PASSAGE PROVIDED =>
_ _ _ _ _

Striplings General Store is across the road from the entrance, and they have the best smoked sausage you'll ever put in your mouth. I bought 3# of mild, as I was leaving. There's also one over on GA 300, as well. They have a full meat market, BTW. 
I checked the comfort stations (Jimmy checked the men's) and I have to say they were spotless, and the CG was packed to the gills. I think the only site that was vacant was the one that I took the pic of. There were two curtained showers with tile seats at the end away from the shower head, and three toilet stalls in each. Take a pair of flip flops and you're in business!!
The lakeside beach will be open starting mid-March. There's a nature trail, military museum, airplane and armament display and 18 hole disc gof course. If you have your own boat, you can bring it. There's a public boat ramp. 
PET OWNERS: Pets must be kept on a 6' leash. 
INSECT REPELLENT: BRING IT!!







Not enough cold hours has resulted in monster mosquitoes, already. Pray for freezing temps for awhile to kill some of them down!! We were there, near dusk, and I got my first bite of the season.

_ _ _ _ _

PROVIDED MATERIAL =>

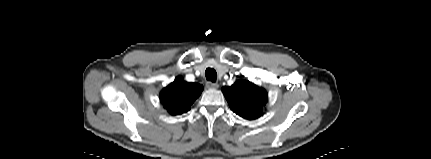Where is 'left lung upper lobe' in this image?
I'll return each instance as SVG.
<instances>
[{
	"label": "left lung upper lobe",
	"instance_id": "1",
	"mask_svg": "<svg viewBox=\"0 0 431 159\" xmlns=\"http://www.w3.org/2000/svg\"><path fill=\"white\" fill-rule=\"evenodd\" d=\"M222 91L236 114L250 120L261 116L267 102V93L263 88L247 80H240L231 87H224Z\"/></svg>",
	"mask_w": 431,
	"mask_h": 159
}]
</instances>
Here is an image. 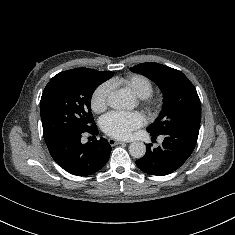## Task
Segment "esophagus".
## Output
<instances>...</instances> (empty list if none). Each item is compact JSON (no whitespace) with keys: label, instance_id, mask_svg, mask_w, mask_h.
<instances>
[{"label":"esophagus","instance_id":"esophagus-1","mask_svg":"<svg viewBox=\"0 0 235 235\" xmlns=\"http://www.w3.org/2000/svg\"><path fill=\"white\" fill-rule=\"evenodd\" d=\"M108 142H109V144H110L111 146H115V145H117V144L123 143V141L116 140V139H114V138L108 139Z\"/></svg>","mask_w":235,"mask_h":235}]
</instances>
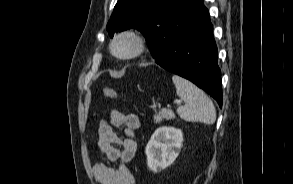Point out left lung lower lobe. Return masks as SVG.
<instances>
[{
  "mask_svg": "<svg viewBox=\"0 0 293 184\" xmlns=\"http://www.w3.org/2000/svg\"><path fill=\"white\" fill-rule=\"evenodd\" d=\"M155 62L206 91L222 106L221 71L208 9L202 0H183L172 12Z\"/></svg>",
  "mask_w": 293,
  "mask_h": 184,
  "instance_id": "1",
  "label": "left lung lower lobe"
}]
</instances>
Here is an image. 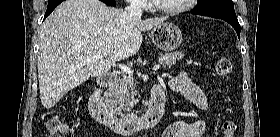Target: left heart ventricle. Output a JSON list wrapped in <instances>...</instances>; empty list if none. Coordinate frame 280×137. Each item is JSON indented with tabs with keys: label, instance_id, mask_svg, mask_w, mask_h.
<instances>
[{
	"label": "left heart ventricle",
	"instance_id": "1",
	"mask_svg": "<svg viewBox=\"0 0 280 137\" xmlns=\"http://www.w3.org/2000/svg\"><path fill=\"white\" fill-rule=\"evenodd\" d=\"M162 7H176L182 4V0H156Z\"/></svg>",
	"mask_w": 280,
	"mask_h": 137
}]
</instances>
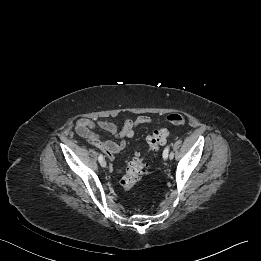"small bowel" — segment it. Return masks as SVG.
<instances>
[{
    "label": "small bowel",
    "instance_id": "obj_1",
    "mask_svg": "<svg viewBox=\"0 0 261 261\" xmlns=\"http://www.w3.org/2000/svg\"><path fill=\"white\" fill-rule=\"evenodd\" d=\"M173 116L184 119L183 115L175 113L169 115L167 117V120L169 121ZM157 123V120L149 116L140 115L136 118H127L124 121L122 128L119 129L116 124L107 120L99 119L97 121H94L88 118H80L76 122L75 129L80 136H82L93 146L101 149L112 161L114 159V155L119 153L127 146V139H130L134 136L139 126ZM96 127H99L100 129L112 134L116 138L120 139V141L113 142L102 140L95 132Z\"/></svg>",
    "mask_w": 261,
    "mask_h": 261
}]
</instances>
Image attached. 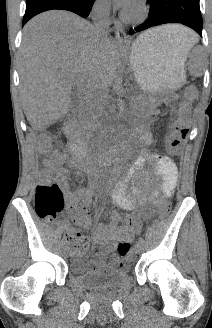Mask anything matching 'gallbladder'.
<instances>
[{
  "label": "gallbladder",
  "mask_w": 212,
  "mask_h": 328,
  "mask_svg": "<svg viewBox=\"0 0 212 328\" xmlns=\"http://www.w3.org/2000/svg\"><path fill=\"white\" fill-rule=\"evenodd\" d=\"M70 99H71V101H73V99H74V96H73L72 93H71V95H70Z\"/></svg>",
  "instance_id": "gallbladder-1"
}]
</instances>
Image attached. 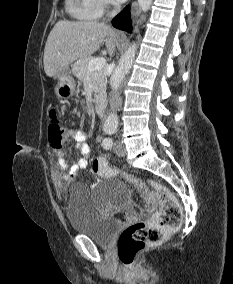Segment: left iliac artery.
Returning <instances> with one entry per match:
<instances>
[{"mask_svg":"<svg viewBox=\"0 0 233 284\" xmlns=\"http://www.w3.org/2000/svg\"><path fill=\"white\" fill-rule=\"evenodd\" d=\"M107 133L109 135H112L115 133L114 130H108ZM102 145L105 149H111L112 148V145H113V141L111 138H105L103 141H102Z\"/></svg>","mask_w":233,"mask_h":284,"instance_id":"44dca946","label":"left iliac artery"}]
</instances>
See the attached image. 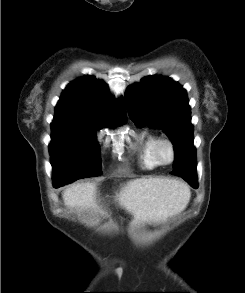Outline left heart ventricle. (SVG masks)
<instances>
[{
    "label": "left heart ventricle",
    "instance_id": "left-heart-ventricle-1",
    "mask_svg": "<svg viewBox=\"0 0 245 293\" xmlns=\"http://www.w3.org/2000/svg\"><path fill=\"white\" fill-rule=\"evenodd\" d=\"M162 156L164 157V159L168 160L170 158V151L167 147H164L162 149Z\"/></svg>",
    "mask_w": 245,
    "mask_h": 293
}]
</instances>
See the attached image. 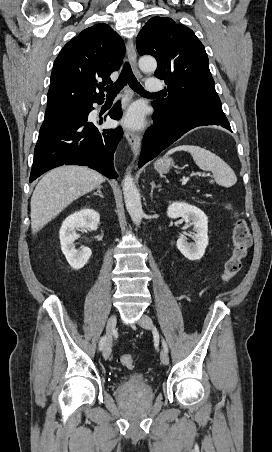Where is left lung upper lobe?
Wrapping results in <instances>:
<instances>
[{
    "label": "left lung upper lobe",
    "instance_id": "left-lung-upper-lobe-1",
    "mask_svg": "<svg viewBox=\"0 0 272 452\" xmlns=\"http://www.w3.org/2000/svg\"><path fill=\"white\" fill-rule=\"evenodd\" d=\"M136 46L140 55L156 58L154 75L167 84L168 97L154 101L157 107L171 113L197 105L222 108L205 48L190 28L153 17L138 34Z\"/></svg>",
    "mask_w": 272,
    "mask_h": 452
}]
</instances>
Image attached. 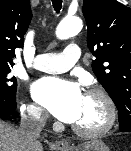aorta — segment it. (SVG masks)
<instances>
[{"label":"aorta","instance_id":"aorta-1","mask_svg":"<svg viewBox=\"0 0 131 151\" xmlns=\"http://www.w3.org/2000/svg\"><path fill=\"white\" fill-rule=\"evenodd\" d=\"M82 29V21L78 17L64 18L56 28V36L59 39H68Z\"/></svg>","mask_w":131,"mask_h":151}]
</instances>
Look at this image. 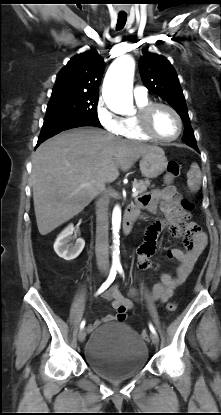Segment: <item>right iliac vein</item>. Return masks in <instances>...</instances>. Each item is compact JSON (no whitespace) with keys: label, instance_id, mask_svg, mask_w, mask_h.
Instances as JSON below:
<instances>
[{"label":"right iliac vein","instance_id":"obj_1","mask_svg":"<svg viewBox=\"0 0 221 415\" xmlns=\"http://www.w3.org/2000/svg\"><path fill=\"white\" fill-rule=\"evenodd\" d=\"M86 338V329H81L78 334V339L80 342H83Z\"/></svg>","mask_w":221,"mask_h":415}]
</instances>
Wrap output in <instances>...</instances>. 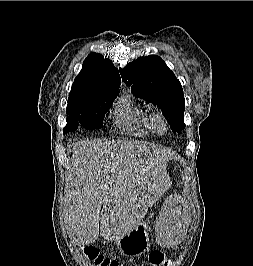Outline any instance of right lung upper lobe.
Listing matches in <instances>:
<instances>
[{
  "mask_svg": "<svg viewBox=\"0 0 253 266\" xmlns=\"http://www.w3.org/2000/svg\"><path fill=\"white\" fill-rule=\"evenodd\" d=\"M121 80L112 61L101 54L91 53L84 60L75 78L68 104H84L117 96Z\"/></svg>",
  "mask_w": 253,
  "mask_h": 266,
  "instance_id": "obj_1",
  "label": "right lung upper lobe"
}]
</instances>
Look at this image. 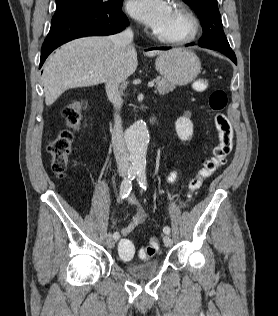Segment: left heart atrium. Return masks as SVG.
<instances>
[{
	"instance_id": "39dd6f15",
	"label": "left heart atrium",
	"mask_w": 278,
	"mask_h": 316,
	"mask_svg": "<svg viewBox=\"0 0 278 316\" xmlns=\"http://www.w3.org/2000/svg\"><path fill=\"white\" fill-rule=\"evenodd\" d=\"M170 10L166 0H130L127 3L128 13L154 31L162 26Z\"/></svg>"
}]
</instances>
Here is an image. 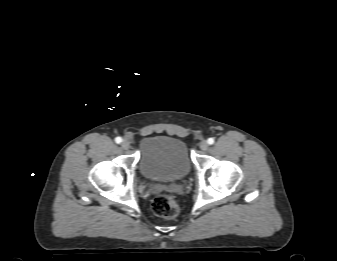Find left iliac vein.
Here are the masks:
<instances>
[{
    "label": "left iliac vein",
    "mask_w": 337,
    "mask_h": 261,
    "mask_svg": "<svg viewBox=\"0 0 337 261\" xmlns=\"http://www.w3.org/2000/svg\"><path fill=\"white\" fill-rule=\"evenodd\" d=\"M199 147L201 150L206 151L208 149V142L206 140L201 141Z\"/></svg>",
    "instance_id": "1"
}]
</instances>
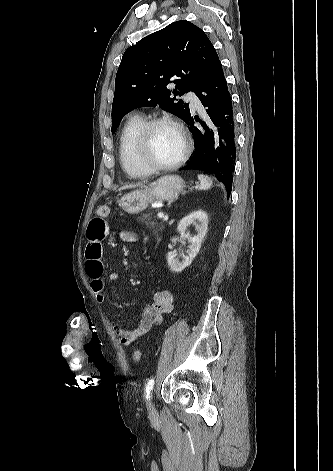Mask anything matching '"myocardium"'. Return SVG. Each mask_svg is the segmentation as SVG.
I'll return each mask as SVG.
<instances>
[{"instance_id":"1","label":"myocardium","mask_w":333,"mask_h":471,"mask_svg":"<svg viewBox=\"0 0 333 471\" xmlns=\"http://www.w3.org/2000/svg\"><path fill=\"white\" fill-rule=\"evenodd\" d=\"M160 125L172 126L179 133L182 140V150L180 155L174 161L167 164L157 163L151 156V134L153 130ZM190 150L191 141L185 128L179 122L170 117H158L145 122L137 139L138 161L151 173L170 171L178 168L187 160Z\"/></svg>"}]
</instances>
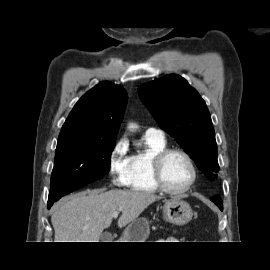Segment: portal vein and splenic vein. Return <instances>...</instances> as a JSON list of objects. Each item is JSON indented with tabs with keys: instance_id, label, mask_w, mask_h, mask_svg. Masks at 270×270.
Wrapping results in <instances>:
<instances>
[{
	"instance_id": "18ae733b",
	"label": "portal vein and splenic vein",
	"mask_w": 270,
	"mask_h": 270,
	"mask_svg": "<svg viewBox=\"0 0 270 270\" xmlns=\"http://www.w3.org/2000/svg\"><path fill=\"white\" fill-rule=\"evenodd\" d=\"M118 215H119V211H115V212L113 213V217H114V218H117Z\"/></svg>"
}]
</instances>
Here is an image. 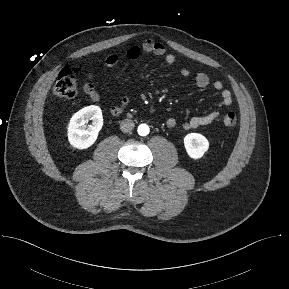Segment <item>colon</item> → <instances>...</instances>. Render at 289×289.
<instances>
[{
	"instance_id": "obj_1",
	"label": "colon",
	"mask_w": 289,
	"mask_h": 289,
	"mask_svg": "<svg viewBox=\"0 0 289 289\" xmlns=\"http://www.w3.org/2000/svg\"><path fill=\"white\" fill-rule=\"evenodd\" d=\"M77 73L74 67L64 68L54 87L53 93L57 97L72 98L77 93ZM237 123V116L234 112H228L223 118V124L226 128H233Z\"/></svg>"
}]
</instances>
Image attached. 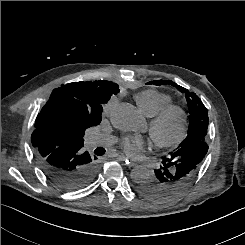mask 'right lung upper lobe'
<instances>
[{
	"label": "right lung upper lobe",
	"mask_w": 245,
	"mask_h": 245,
	"mask_svg": "<svg viewBox=\"0 0 245 245\" xmlns=\"http://www.w3.org/2000/svg\"><path fill=\"white\" fill-rule=\"evenodd\" d=\"M118 92L119 86L106 80L73 82L54 89L35 121L31 137L35 150L83 144L85 130L101 122L103 106Z\"/></svg>",
	"instance_id": "right-lung-upper-lobe-1"
}]
</instances>
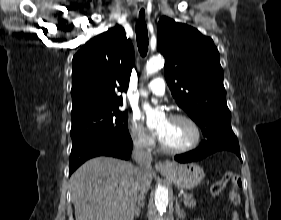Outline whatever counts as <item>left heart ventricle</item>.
<instances>
[{
	"label": "left heart ventricle",
	"mask_w": 281,
	"mask_h": 220,
	"mask_svg": "<svg viewBox=\"0 0 281 220\" xmlns=\"http://www.w3.org/2000/svg\"><path fill=\"white\" fill-rule=\"evenodd\" d=\"M160 139L169 148H182L192 143L194 131L182 120H163L158 128Z\"/></svg>",
	"instance_id": "1"
}]
</instances>
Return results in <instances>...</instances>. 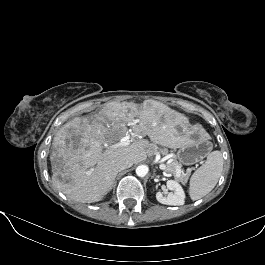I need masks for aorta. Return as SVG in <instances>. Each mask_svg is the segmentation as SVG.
<instances>
[{"instance_id": "aorta-1", "label": "aorta", "mask_w": 265, "mask_h": 265, "mask_svg": "<svg viewBox=\"0 0 265 265\" xmlns=\"http://www.w3.org/2000/svg\"><path fill=\"white\" fill-rule=\"evenodd\" d=\"M148 171H149V169L146 165H139L136 168V174L139 177H145L147 175Z\"/></svg>"}]
</instances>
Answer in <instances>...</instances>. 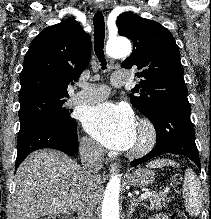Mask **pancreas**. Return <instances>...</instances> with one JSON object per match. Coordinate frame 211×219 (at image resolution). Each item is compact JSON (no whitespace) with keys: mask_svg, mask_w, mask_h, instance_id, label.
Here are the masks:
<instances>
[{"mask_svg":"<svg viewBox=\"0 0 211 219\" xmlns=\"http://www.w3.org/2000/svg\"><path fill=\"white\" fill-rule=\"evenodd\" d=\"M168 191H163L159 193H152L148 196V202L150 204V209H161L166 205V202H169V198H167Z\"/></svg>","mask_w":211,"mask_h":219,"instance_id":"pancreas-1","label":"pancreas"}]
</instances>
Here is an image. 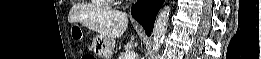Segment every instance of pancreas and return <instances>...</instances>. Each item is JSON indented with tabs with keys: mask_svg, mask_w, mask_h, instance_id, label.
I'll list each match as a JSON object with an SVG mask.
<instances>
[{
	"mask_svg": "<svg viewBox=\"0 0 261 59\" xmlns=\"http://www.w3.org/2000/svg\"><path fill=\"white\" fill-rule=\"evenodd\" d=\"M125 55H126V54H125L124 52H122L121 55H120V57H119V59H125Z\"/></svg>",
	"mask_w": 261,
	"mask_h": 59,
	"instance_id": "1",
	"label": "pancreas"
}]
</instances>
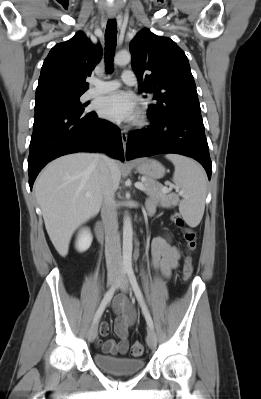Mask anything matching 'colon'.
Instances as JSON below:
<instances>
[{
  "instance_id": "colon-1",
  "label": "colon",
  "mask_w": 261,
  "mask_h": 399,
  "mask_svg": "<svg viewBox=\"0 0 261 399\" xmlns=\"http://www.w3.org/2000/svg\"><path fill=\"white\" fill-rule=\"evenodd\" d=\"M171 218L180 226L184 225V221L182 218L174 213L172 214ZM184 238L187 242V246L189 250L193 251L196 249L197 246V234L195 231L191 229H187L184 233ZM183 277L185 280H188L193 273V263H192V258L190 256H187L184 260V265H183ZM130 352L133 356L137 357L143 354L144 352V345L141 342H134L131 346Z\"/></svg>"
}]
</instances>
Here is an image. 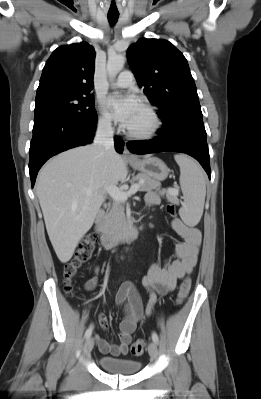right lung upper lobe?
I'll return each instance as SVG.
<instances>
[{
  "instance_id": "1",
  "label": "right lung upper lobe",
  "mask_w": 261,
  "mask_h": 399,
  "mask_svg": "<svg viewBox=\"0 0 261 399\" xmlns=\"http://www.w3.org/2000/svg\"><path fill=\"white\" fill-rule=\"evenodd\" d=\"M95 51L86 42L63 45L53 51L40 78L36 98L55 94L90 95Z\"/></svg>"
}]
</instances>
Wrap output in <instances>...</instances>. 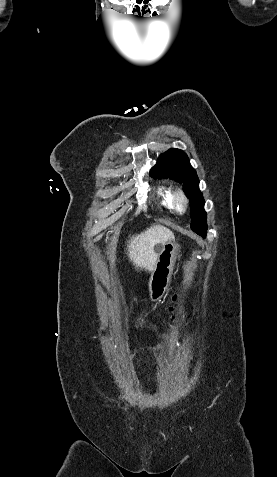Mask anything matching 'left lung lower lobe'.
I'll return each instance as SVG.
<instances>
[{"mask_svg":"<svg viewBox=\"0 0 277 477\" xmlns=\"http://www.w3.org/2000/svg\"><path fill=\"white\" fill-rule=\"evenodd\" d=\"M196 233L199 234V235H201V236H203V237L206 236V231H205L204 233H200V232H196Z\"/></svg>","mask_w":277,"mask_h":477,"instance_id":"left-lung-lower-lobe-1","label":"left lung lower lobe"}]
</instances>
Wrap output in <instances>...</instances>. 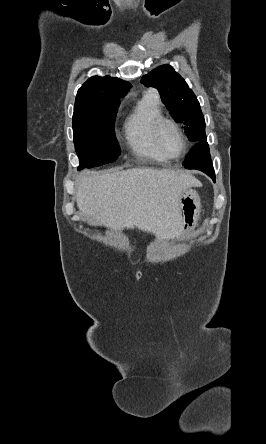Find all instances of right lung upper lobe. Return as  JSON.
Wrapping results in <instances>:
<instances>
[{
    "instance_id": "1",
    "label": "right lung upper lobe",
    "mask_w": 266,
    "mask_h": 444,
    "mask_svg": "<svg viewBox=\"0 0 266 444\" xmlns=\"http://www.w3.org/2000/svg\"><path fill=\"white\" fill-rule=\"evenodd\" d=\"M130 88L129 82L118 78L91 77L78 90L74 108L88 106L99 101L119 100L127 94Z\"/></svg>"
}]
</instances>
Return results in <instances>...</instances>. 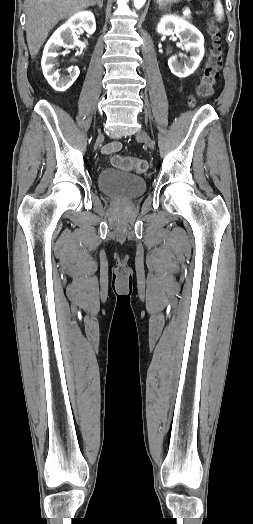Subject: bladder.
<instances>
[{
  "label": "bladder",
  "instance_id": "bladder-1",
  "mask_svg": "<svg viewBox=\"0 0 253 524\" xmlns=\"http://www.w3.org/2000/svg\"><path fill=\"white\" fill-rule=\"evenodd\" d=\"M97 183L103 195L125 201L139 197L147 188L145 178L111 168H105L99 172Z\"/></svg>",
  "mask_w": 253,
  "mask_h": 524
}]
</instances>
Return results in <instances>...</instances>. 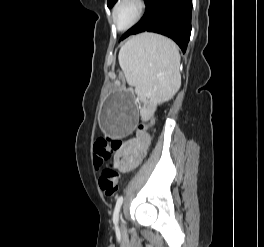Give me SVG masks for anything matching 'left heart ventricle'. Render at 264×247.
Segmentation results:
<instances>
[{"label": "left heart ventricle", "instance_id": "1", "mask_svg": "<svg viewBox=\"0 0 264 247\" xmlns=\"http://www.w3.org/2000/svg\"><path fill=\"white\" fill-rule=\"evenodd\" d=\"M134 7L130 3H126L119 9L116 20L119 25H126L134 16Z\"/></svg>", "mask_w": 264, "mask_h": 247}]
</instances>
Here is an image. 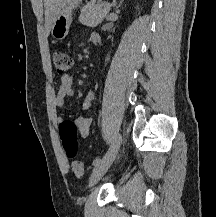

_ _ _ _ _

WHAT THIS EXERCISE ASKS =>
[1] According to the campground post, how long must a pet's leash be?
[2] In the campground post, list every feature named in the paragraph beginning "The lakeside beach," except the course.

TASK RESPONSES =>
[1] Six feet.

[2]
- Lakeside beach
- Nature trail
- Military museum
- Airplane and armament display
- Public boat ramp